Title: help for grandson
Post by: mawmaw on July 23, 2016, 08:08:56 PM
Hi
I have a 28 year old daughter with bipolar disorder and BPD diagnosed 11 years ago.  She has an 8 year   old boy who has been diagnosed with ADHD.  He has recently been mirroring his mother's behaviour.  I would appreciate any advice/suggestions about how to talk to him about this.

She has been living independently and for the most part does ok,  She is on meds but tends to not get along with therapists


Title: Re: help for grandson
Post by: livednlearned on August 01, 2016, 09:39:45 AM
Hi mawmaw,

I'm sorry I just saw your post right now.
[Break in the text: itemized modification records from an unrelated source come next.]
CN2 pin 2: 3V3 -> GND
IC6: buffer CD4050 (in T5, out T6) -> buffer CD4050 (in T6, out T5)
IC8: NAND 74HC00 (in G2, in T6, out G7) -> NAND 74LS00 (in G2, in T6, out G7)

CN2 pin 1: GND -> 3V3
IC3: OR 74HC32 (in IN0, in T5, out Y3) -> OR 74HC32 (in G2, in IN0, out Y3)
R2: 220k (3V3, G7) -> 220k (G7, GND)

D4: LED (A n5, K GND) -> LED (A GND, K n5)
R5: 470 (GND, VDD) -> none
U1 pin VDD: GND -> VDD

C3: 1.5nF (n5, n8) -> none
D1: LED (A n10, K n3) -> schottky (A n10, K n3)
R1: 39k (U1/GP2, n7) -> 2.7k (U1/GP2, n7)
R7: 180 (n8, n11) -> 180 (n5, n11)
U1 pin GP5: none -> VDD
I am living with a bipolar/BPD woman (my partner's daughter), and it is very challenging, though she tends to be someone who "acts in" and internalizes instead of the external rages that I'm more familiar with.

People with BPD tend to have very high needs for validation, which tends to create an upside down relationship between BPD mother and child, where your daughter seeks validation from her son instead of the other way around. This could mean that he is feeling very invalidated by her.
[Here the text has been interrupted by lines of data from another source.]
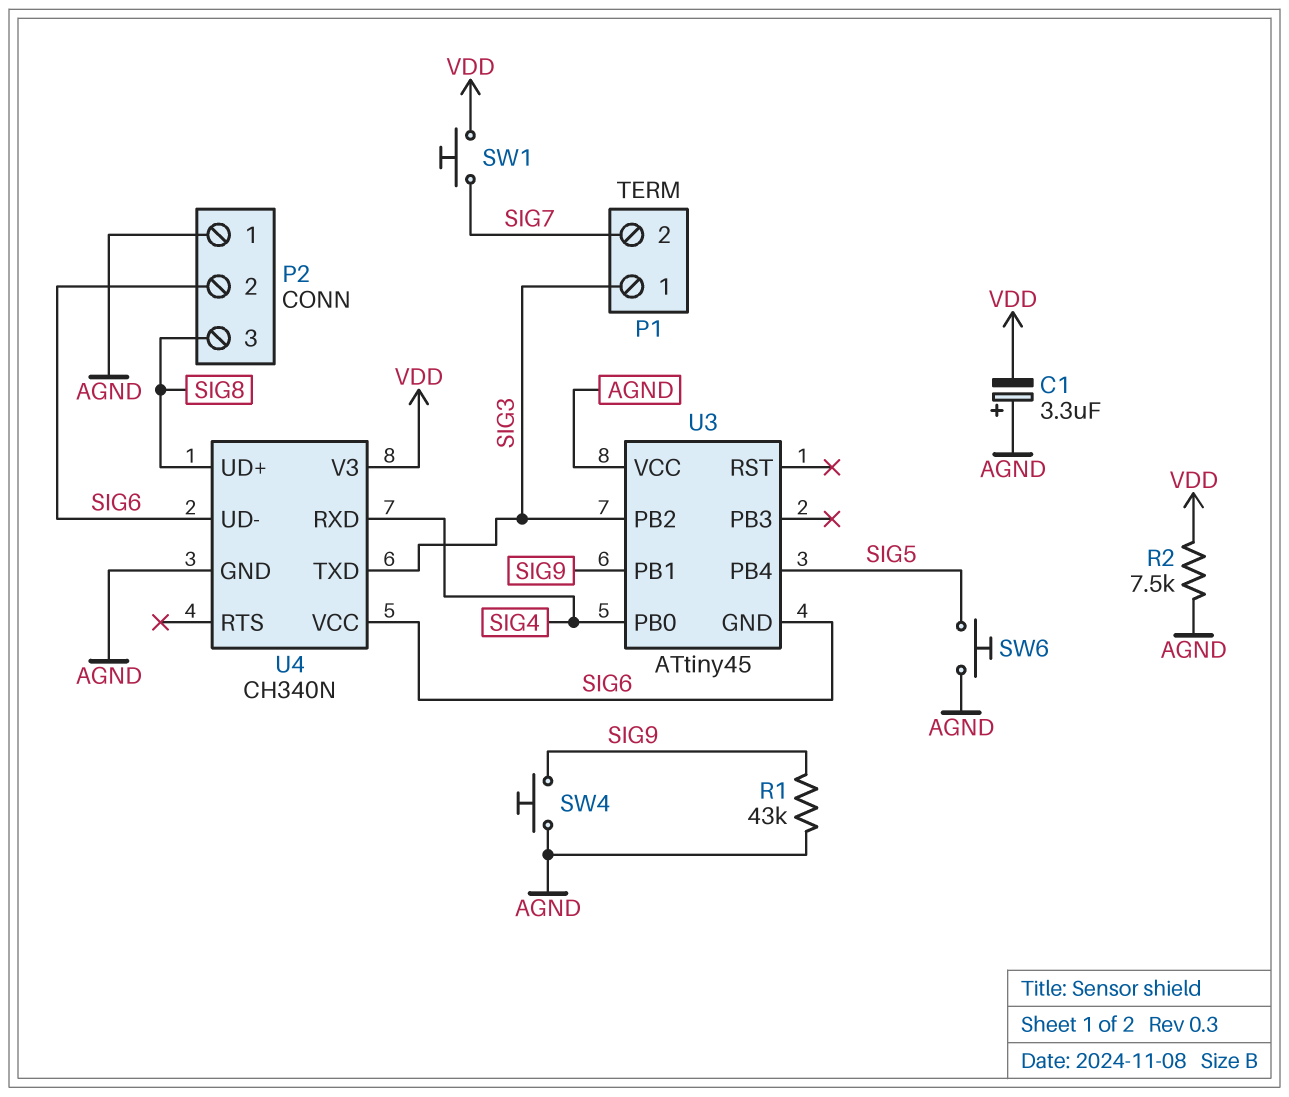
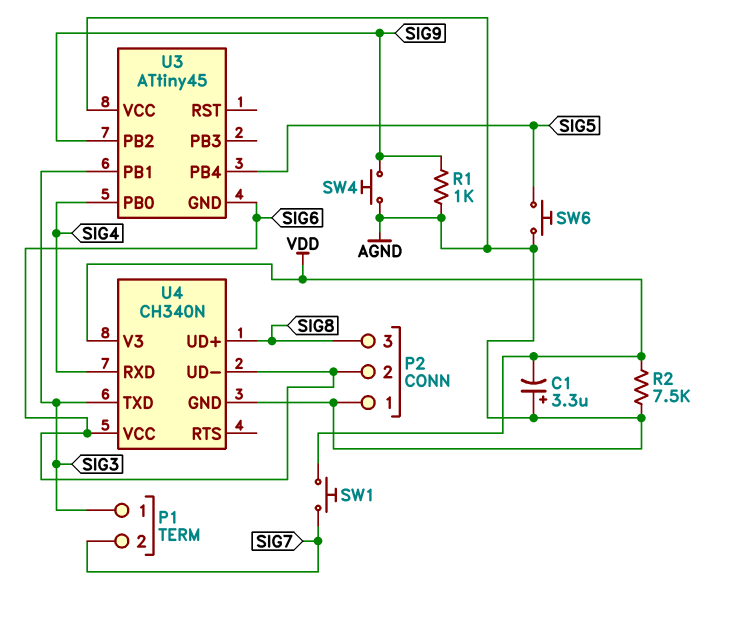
R1: 43k (AGND, SIG9) -> 1k (AGND, SIG9)
U3 pin PB1: SIG9 -> SIG3
U3 pin PB2: SIG3 -> SIG9

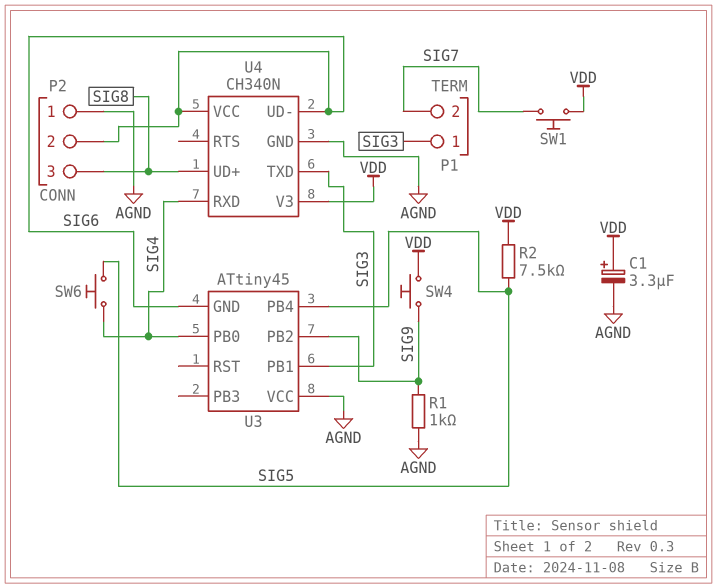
C1: 3.3uF (plus AGND, minus VDD) -> 3.3uF (plus VDD, minus AGND)
R2: 7.5k (AGND, VDD) -> 7.5k (SIG5, VDD)
SW4: button (AGND, SIG9) -> button (SIG9, VDD)
SW6: button (AGND, SIG5) -> button (SIG4, SIG5)

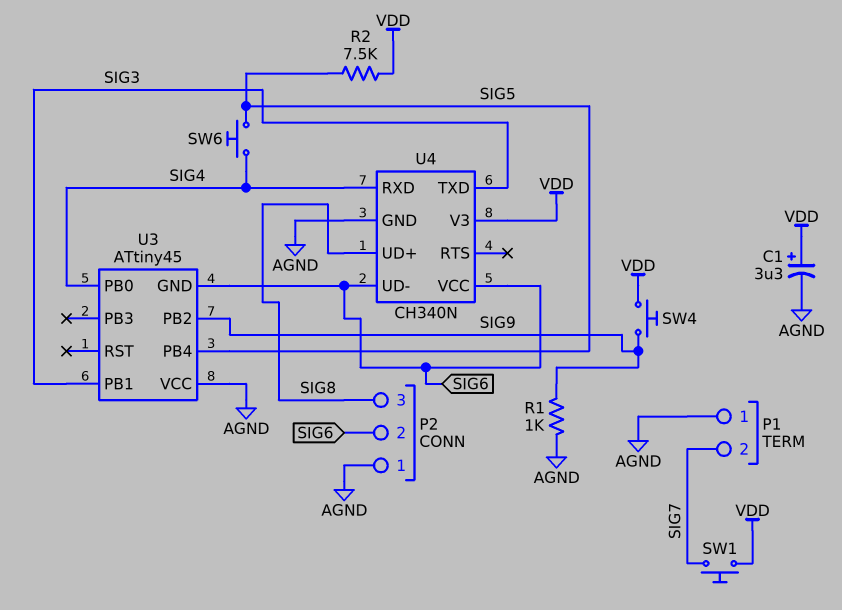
P1 pin 1: SIG3 -> AGND

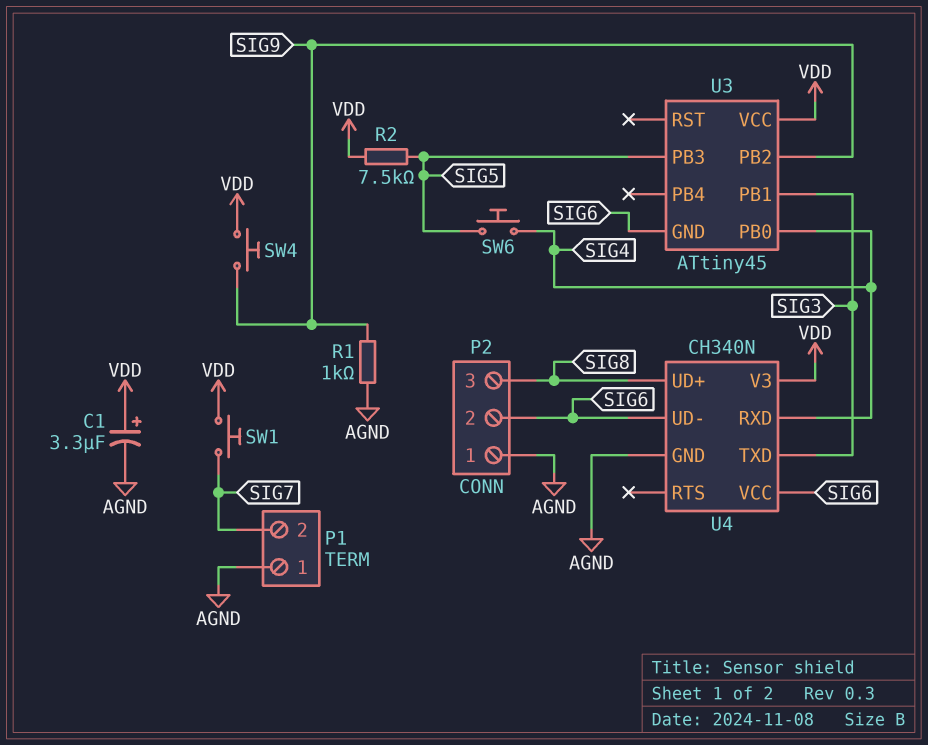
U3 pin PB3: none -> SIG5
U3 pin PB4: SIG5 -> none
U3 pin VCC: AGND -> VDD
My son's father was also bipolar/BPD and my son seems to have a sensitive genotype that made him susceptible to the emotional arousal and ADHD behaviors, among others. Until I learned to validate my son, he was on his way to mirroring his father's poor coping skills too, and like your grandson, those behaviors began to manifest at 8 years old too.
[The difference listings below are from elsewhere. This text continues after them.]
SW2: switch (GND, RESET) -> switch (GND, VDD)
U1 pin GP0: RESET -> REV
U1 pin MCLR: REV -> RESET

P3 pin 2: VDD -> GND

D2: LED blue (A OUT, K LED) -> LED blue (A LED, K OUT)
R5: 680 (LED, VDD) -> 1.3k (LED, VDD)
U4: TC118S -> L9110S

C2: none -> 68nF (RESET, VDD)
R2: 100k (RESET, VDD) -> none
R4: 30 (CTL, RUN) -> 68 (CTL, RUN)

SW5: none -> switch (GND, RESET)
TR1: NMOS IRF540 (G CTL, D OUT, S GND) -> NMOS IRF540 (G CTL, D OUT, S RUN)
The best advice I received here and from reading books is to validate validate validate.

Here is a link on how to validate with questions: https://bpdfamily.com/message_board/index.php?topic=273415.msg12586025#msg12586025

He needs to feel that his feelings are ok, and that he is ok. In a BPD relationship, he may have some serious problems with attachment and as a loved one, you can play an important role in letting him release some steam.


Title: Re: help for grandson
Post by: lbjnltx on August 01, 2016, 06:15:54 PM
Hi mawmaw,

Welcome to the Parenting Board.  I'm sorry to learn that your d28 and your gson8 are struggling so.  Do you get to spend much time with your gson8?  Does he talk to you much about how he feels or what bothers him?

If he does the skill validation that livednlearned mentioned can really be helpful for him.  Having someone who really listens and understands means a lot to a child... .and any of us human beans.  :)

We are here to listen and understand you mawmaw.  We get it and have traveled the same weary worn path as you.  Hang in there with us and we will make it down the road together.

lbj


Title: Re: help for grandson
Post by: anyminutenow on August 04, 2016, 06:58:06 AM
Hi mawmaw

I can understand your fears - my daughter with BPD is 30 and my grandson is 10 so she was the same age as your D28 when she had him.  We try to be there for him as much as possible although of course he has seen all sorts of things that aren't appropriate for him at his young age.  I've found that, in the last couple of years, with gentle conversations and support, he's matured very fast in many ways.  It worries me that they're more like brother and sister but they have a fantastic bond and are absolutely devoted to each other.  He's learned to be kind to mummy when she's not feeling good and will take himself off to play in his room but keep going to remind her he loves her and asking if she wants something.  It's actually really sweet.  I hope things improve for you and that knowing there are people out there with the same issues helps, as it has done for me.  I'm also going to look through all the amazing resources on this site for pointers.